ANA Forum Cools Upfront Fire

Network chiefs may be optimistic about the prospects for a much higher upfront this May, but two media buyers say it’s too early to call.

Two months and a possible war away from the upfront, predictions call for a $9 billion upfront and even double-digit CPM increases, at least in broadcast. But Donna Wolfe, director of broadcast negotiations for McCann-Erickson Worldwide, said the upfront is all about supply and demand; it’s clear the supply is there but no one knows the demand. Wolfe said speculation is just that: speculation.

“It’s still very early. I’d love to know where the math comes from. I can’t find it,” she told a packed Television Advertising Forum, held Thursday in New York and sponsored by the Association of National Advertisers.

“If you look at the economic situation, with auto sales down, consumer psychology weak, with everything else going on in the world … I can’t see how anybody can think that there’s going to be more money in the marketplace,” Wolfe said. The networks will only get double-digit CPM increases if there’s more money in the market. “I think it’s premature to predict the money,” she said.
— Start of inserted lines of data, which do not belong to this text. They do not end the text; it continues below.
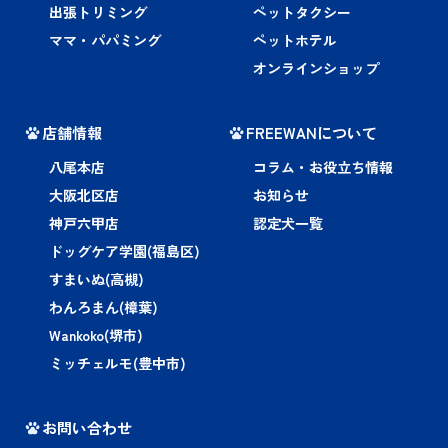
出張トリミング
ペットタクシー
ママ・パパミング
ペットホテル
オンラインショップ
店舗情報
FREEWANについて
八尾本店
コラム・お役立ち情報
大阪北区店
お知らせ
神戸六甲店
認定犬一覧
ドッグケア学園(福島区)
すまいぬ(高槻)
わんろまん(樟葉)
Wankoko(堺市)
ミッチェルモ(豊中市)
お問い合わせ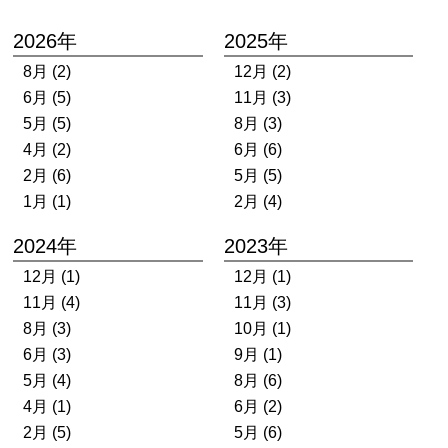
2026年
2025年
8月 (2)
12月 (2)
6月 (5)
11月 (3)
5月 (5)
8月 (3)
4月 (2)
6月 (6)
2月 (6)
5月 (5)
1月 (1)
2月 (4)
2024年
2023年
12月 (1)
12月 (1)
11月 (4)
11月 (3)
8月 (3)
10月 (1)
6月 (3)
9月 (1)
5月 (4)
8月 (6)
4月 (1)
6月 (2)
2月 (5)
5月 (6)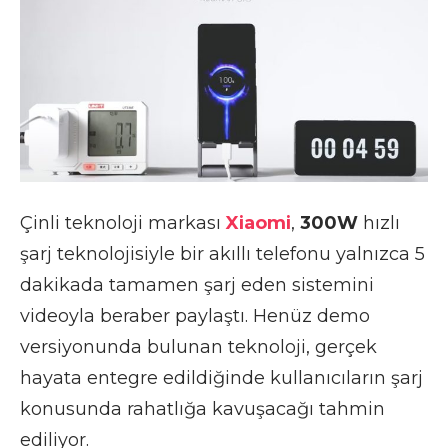
Çinli teknoloji markası
Xiaomi
,
300W
hızlı
şarj teknolojisiyle bir akıllı telefonu yalnızca 5
dakikada tamamen şarj eden sistemini
videoyla beraber paylaştı. Henüz demo
versiyonunda bulunan teknoloji, gerçek
hayata entegre edildiğinde kullanıcıların şarj
konusunda rahatlığa kavuşacağı tahmin
ediliyor.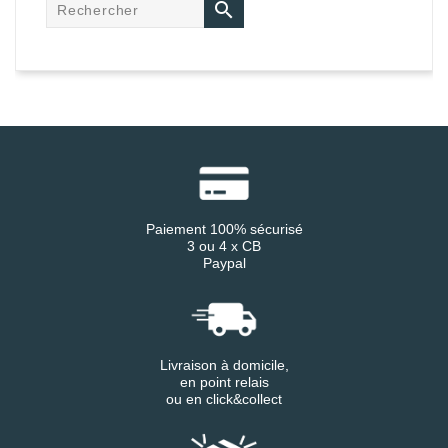

Paiement 100% sécurisé
3 ou 4 x CB
Paypal
Livraison à domicile,
en point relais
ou en click&collect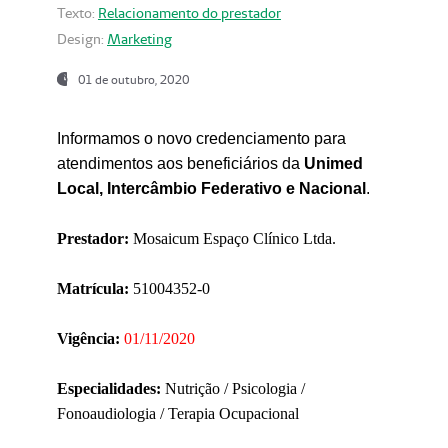
Texto:
Relacionamento do prestador
Design:
Marketing
01 de outubro, 2020
Informamos o novo credenciamento para
atendimentos aos beneficiários da
Unimed
Local, Intercâmbio Federativo e Nacional
.
Prestador:
Mosaicum Espaço Clínico Ltda.
Matrícula:
51004352-0
Vigência:
01/11/2020
Especialidades:
Nutrição / Psicologia /
Fonoaudiologia / Terapia Ocupacional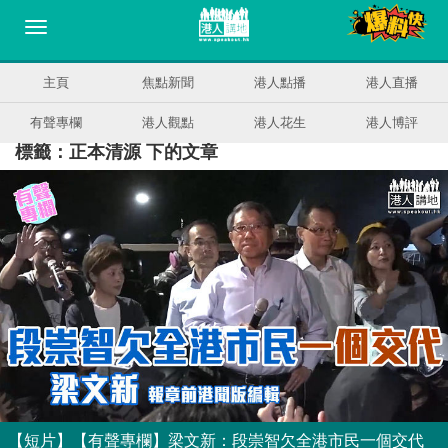
主頁
焦點新聞
港人點播
港人直播
有聲專欄
港人觀點
港人花生
港人博評
標籤：正本清源 下的文章
【短片】【有聲專欄】梁文新：段崇智欠全港市民一個交代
The double-digit CPM increases were interesting in view of at least another 5% decline in overall ratings for the network again this year, said David Verklin, CEO of Carat North America. And he and Wolfe didn’t think much of the predictions, widely reported in the trade press and elsewhere, about buyers talking about higher prices. “It will not be plus 25% if my company has anything to do with it,” Verklin said.

Joe Abruzzese, president of network sales at Discovery Communications and former head of sales at CBS TV, agreed it’s too early to see what’s going to happen with the upfront. He noted that forecasts before last year’s upfront were for a decrease of 3.3%; instead, it was up 25%. “It’s hard to make those predictions,” he said. But at the same time, he noted that there were good signs in the market, including high scatter pricing and ratings for the season. “If everyone’s chasing ratings points, it will be a good upfront,” he said. Abruzzese said TV was like a pitcher after a good season: paid well the next year.

One potential bright spot in the upfront: Football. Edward Erhardt, president of consumer marketing/sales at ESPN/ABC Sports, said the NFL market was strong. Erhardt said football was a patriotic sport and it could reap rewards, particularly in primetime.

Like most talks of the media economy of late, the possibility of war in the Persian Gulf hung over the proceedings. Verklin said Carat had done regression analysis of the past several conflicts – including the 1991 Gulf War and 9/11 – and determined that if war starts, there will be at least six days without any advertising and between four and six weeks of what he termed a decline in advertising. He pointed out that the analysis was for the best-case scenario of a quick war. Abruzzese said that when normal conditions returned, “my guess is that demand for advertising will be strong.”